A jovem abre a porta do armário e se vê no espelho e pede para que Lu não demore, pois à meia-noite virão buscá-la. Então Lu pergunta por que não deixou o pai no hospital, e Tatisa diz que não podem ficar com um doente “que não resolve”. "Ele viveu sessenta e dois anos. Não podia viver mais um dia?”.
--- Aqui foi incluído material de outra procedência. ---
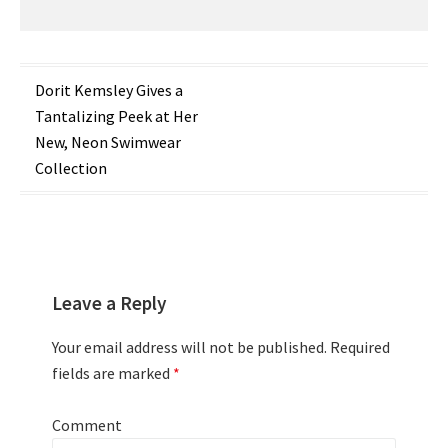
Post
Dorit Kemsley Gives a
Tantalizing Peek at Her
navigation
New, Neon Swimwear
Collection
Leave a Reply
Your email address will not be published.
Required
fields are marked
*
Comment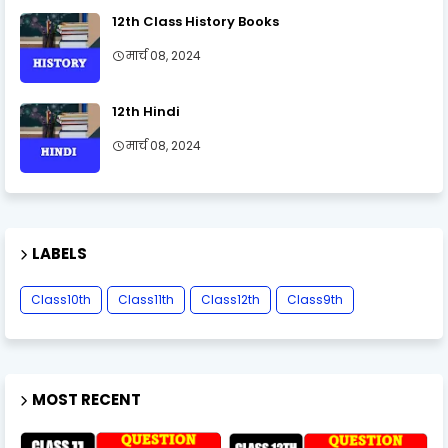
12th Class History Books
मार्च 08, 2024
12th Hindi
मार्च 08, 2024
LABELS
Class10th
Class11th
Class12th
Class9th
MOST RECENT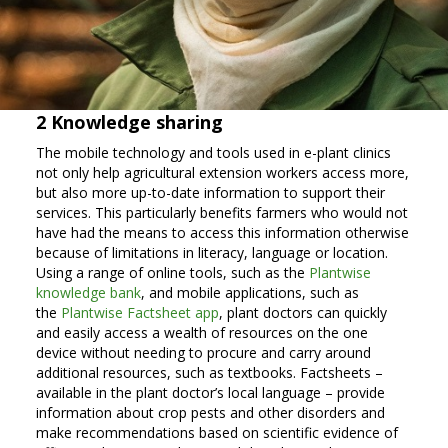
2 Knowledge sharing
The mobile technology and tools used in e-plant clinics
not only help agricultural extension workers access more,
but also more up-to-date information to support their
services. This particularly benefits farmers who would not
have had the means to access this information otherwise
because of limitations in literacy, language or location.
Using a range of online tools, such as the
Plantwise
knowledge bank
, and mobile applications, such as
the
Plantwise Factsheet app
, plant doctors can quickly
and easily access a wealth of resources on the one
device without needing to procure and carry around
additional resources, such as textbooks. Factsheets –
available in the plant doctor’s local language – provide
information about crop pests and other disorders and
make recommendations based on scientific evidence of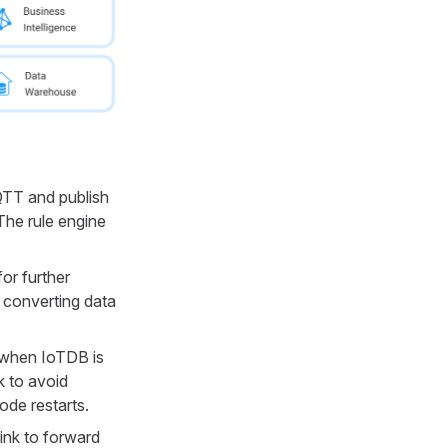
TT and publish
The rule engine
or further
, converting data
 when IoTDB is
k to avoid
ode restarts.
ink to forward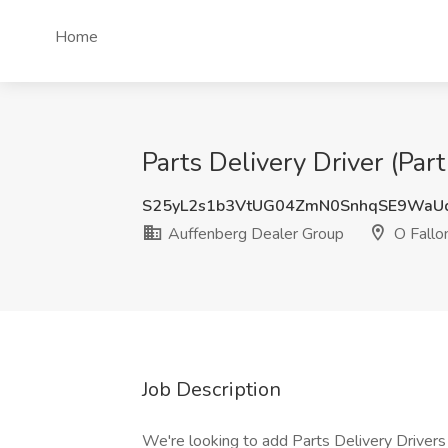
Home
Parts Delivery Driver (Par
S25yL2s1b3VtUG04ZmN0SnhqSE9WaU
Auffenberg Dealer Group
O Fallon
Job Description
We're looking to add Parts Delivery Driver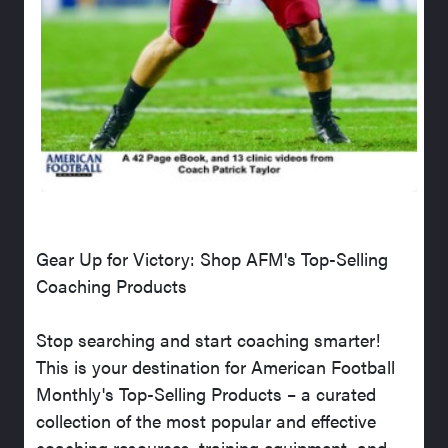
Gear Up for Victory: Shop AFM's Top-Selling
Coaching Products
Stop searching and start coaching smarter!
This is your destination for American Football
Monthly's Top-Selling Products – a curated
collection of the most popular and effective
coaching resources, training equipment, and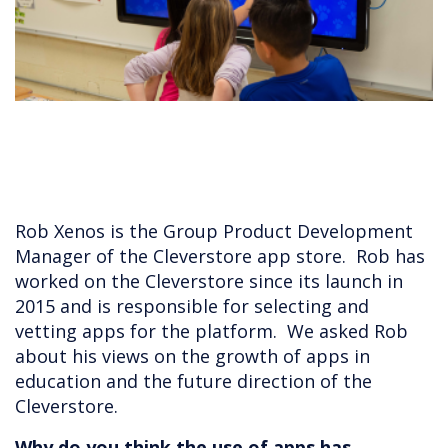
Rob Xenos is the Group Product Development
Manager of the Cleverstore app store. Rob has
worked on the Cleverstore since its launch in
2015 and is responsible for selecting and
vetting apps for the platform. We asked Rob
about his views on the growth of apps in
education and the future direction of the
Cleverstore.
Why do you think the use of apps has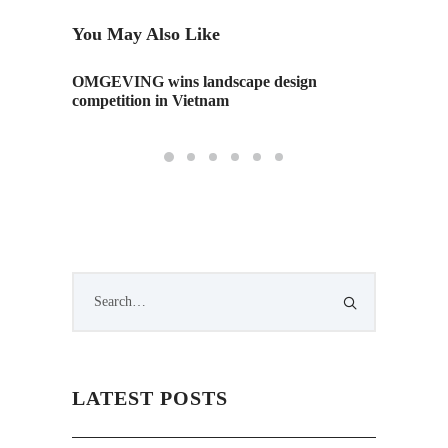
You May Also Like
h the
OMGEVING wins landscape design
Threate
competition in Vietnam
Comeb
LATEST POSTS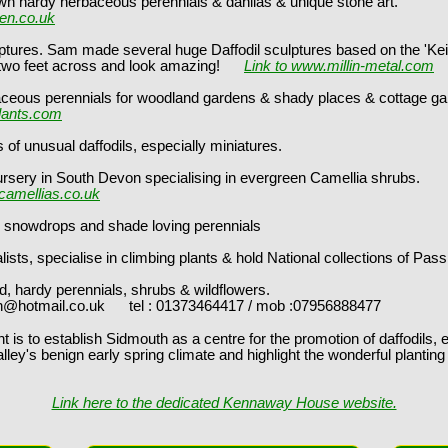
wn hardy herbaceous perennials & dahlias & unique stone art.
den.co.uk
culptures. Sam made several huge Daffodil sculptures based on the 'Kei
t across and look amazing!
Link to www.millin-metal.com
aceous perennials for woodland gardens & shady places & cottage ga
lants.com
s of unusual daffodils, especially miniatures.
ursery in South Devon specialising in evergreen Camellia shrubs.
camellias.co.uk
bs, snowdrops and shade loving perennials
sts, specialise in climbing plants & hold National collections of Pas
d, hardy perennials, shrubs & wildflowers.
l.co.uk tel : 01373464417 / mob :07956888477
t is to establish Sidmouth as a centre for the promotion of daffodils, e
alley's benign early spring climate and highlight the wonderful planti
Link here to the dedicated Kennaway House website.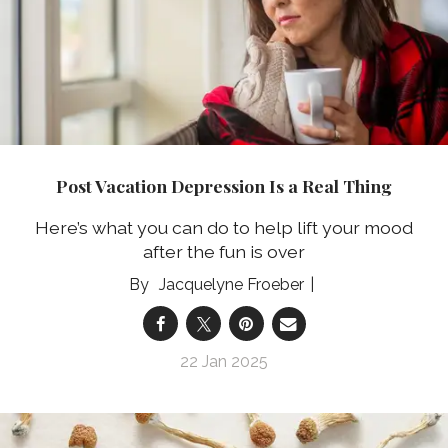
Post Vacation Depression Is a Real Thing
Here’s what you can do to help lift your mood
after the fun is over
Jacquelyne Froeber
22 Jan 2025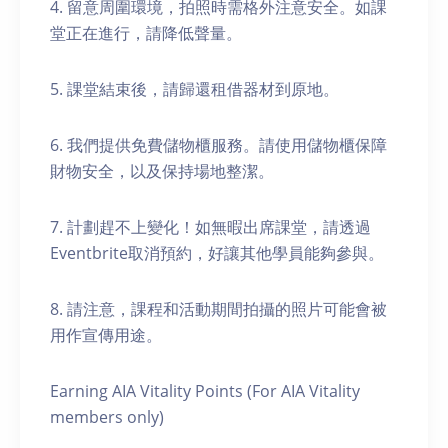
4. 留意周圍環境，拍照時需格外注意安全。如課
堂正在進行，請降低聲量。
5. 課堂結束後，請歸還租借器材到原地。
6. 我們提供免費儲物櫃服務。請使用儲物櫃保障
財物安全，以及保持場地整潔。
7. 計劃趕不上變化！如無暇出席課堂，請透過
Eventbrite取消預約，好讓其他學員能夠參與。
8. 請注意，課程和活動期間拍攝的照片可能會被
用作宣傳用途。
Earning AIA Vitality Points (For AIA Vitality
members only)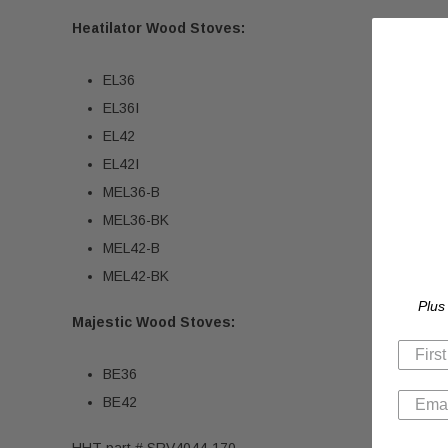
Heatilator Wood Stoves:
EL36
EL36I
EL42
EL42I
MEL36-B
MEL36-BK
MEL42-B
MEL42-BK
Plus
Majestic Wood Stoves:
BE36
BE42
HHT part # SRV4044-170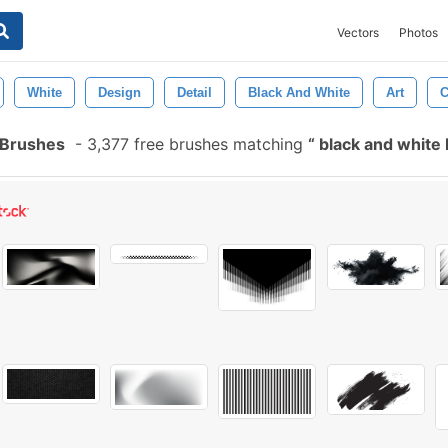
Vectors
Photos
White
Design
Detail
Black And White
Art
C
 Brushes
-
3,377 free brushes matching
black and white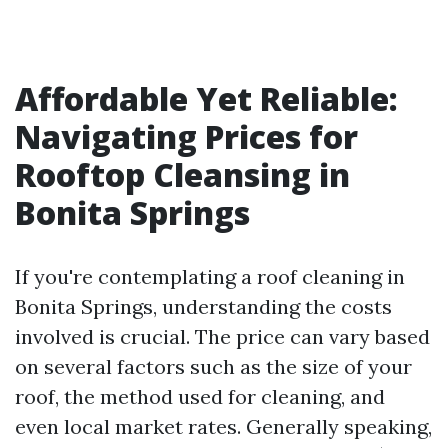
Affordable Yet Reliable:
Navigating Prices for
Rooftop Cleansing in
Bonita Springs
If you're contemplating a roof cleaning in
Bonita Springs, understanding the costs
involved is crucial. The price can vary based
on several factors such as the size of your
roof, the method used for cleaning, and
even local market rates. Generally speaking,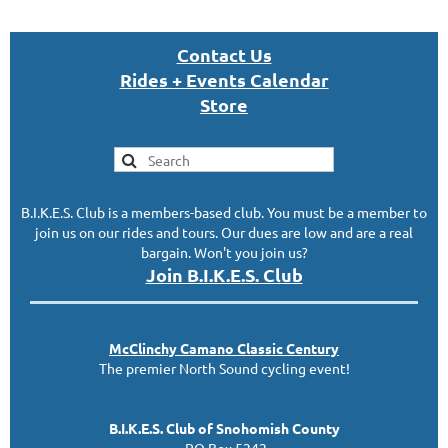
Con
tact U
s
Rides + Events Calendar
S
tor
e
B.I.K.E.S. Club is a members-based club. You must be a member to
join us on our rides and tours. Our dues are low and are a real
bargain. Won't you join us?
Join B.I.K.E.S. Club
McClinc
hy
Camano Classic
Century
The premier North Sound cycling event!
B.I.K.E.S. Club of Snohomish County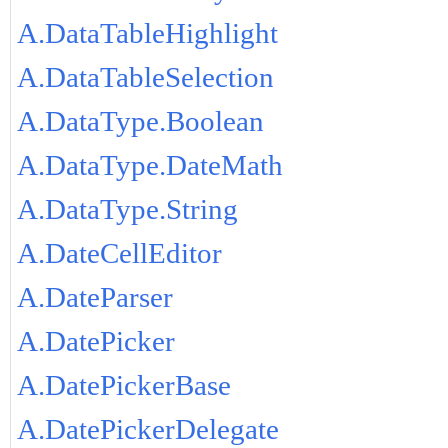
A.DataTableHighlight
A.DataTableSelection
A.DataType.Boolean
A.DataType.DateMath
A.DataType.String
A.DateCellEditor
A.DateParser
A.DatePicker
A.DatePickerBase
A.DatePickerDelegate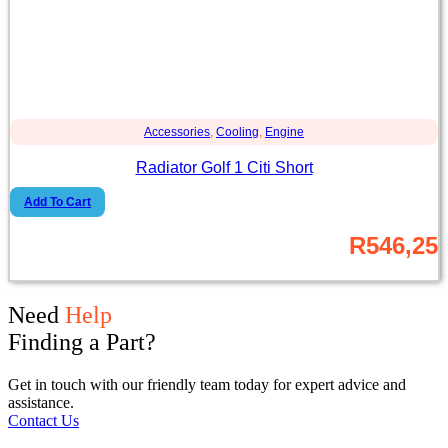
Accessories
,
Cooling
,
Engine
Radiator Golf 1 Citi Short
Add To Cart
R
546,25
Need
Help
Finding a Part?
Get in touch with our friendly team today for expert advice and
assistance.
Contact Us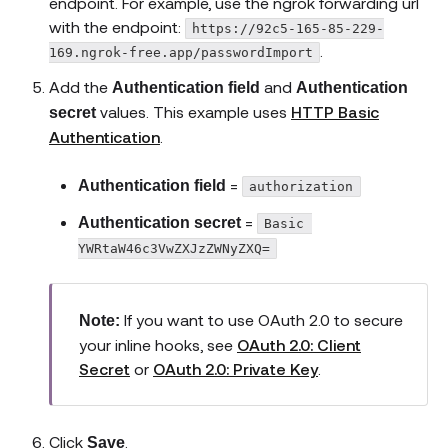
endpoint. For example, use the ngrok forwarding url
with the endpoint:
https://92c5-165-85-229-
.
169.ngrok-free.app/passwordImport
Add the
and
Authentication field
Authentication
values. This example uses
HTTP Basic
secret
Authentication
.
=
Authentication field
authorization
=
Authentication secret
Basic 
YWRtaW46c3VwZXJzZWNyZXQ=
If you want to use OAuth 2.0 to secure
Note:
your inline hooks, see
OAuth 2.0: Client
Secret
or
OAuth 2.0: Private Key
.
Click
.
Save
Tatisa faz uma proposta a Lu: para que ela fique cuidando de seu pai; ganhará, com isso, um vestido e calçados. Porém, a empregada rejeita. Oferece mais um casaco, mas é em vão. Tatisa bebe mais alguns goles de uísque. Diz que Lu estava enganada, e que o pai estava dormindo, e não morrendo. Então, pegam as bolsas e ficam juntas na escada. Tatisa quer espiar o pai, mas Lu desce as escadas. De repente, Tatisa pede para esperar e também desce rapidamente.

“Quando bateu a porta atrás de si, rolaram pela escada algumas lantejoulas verdes na mesma direção, como se quisessem alcançá-la”.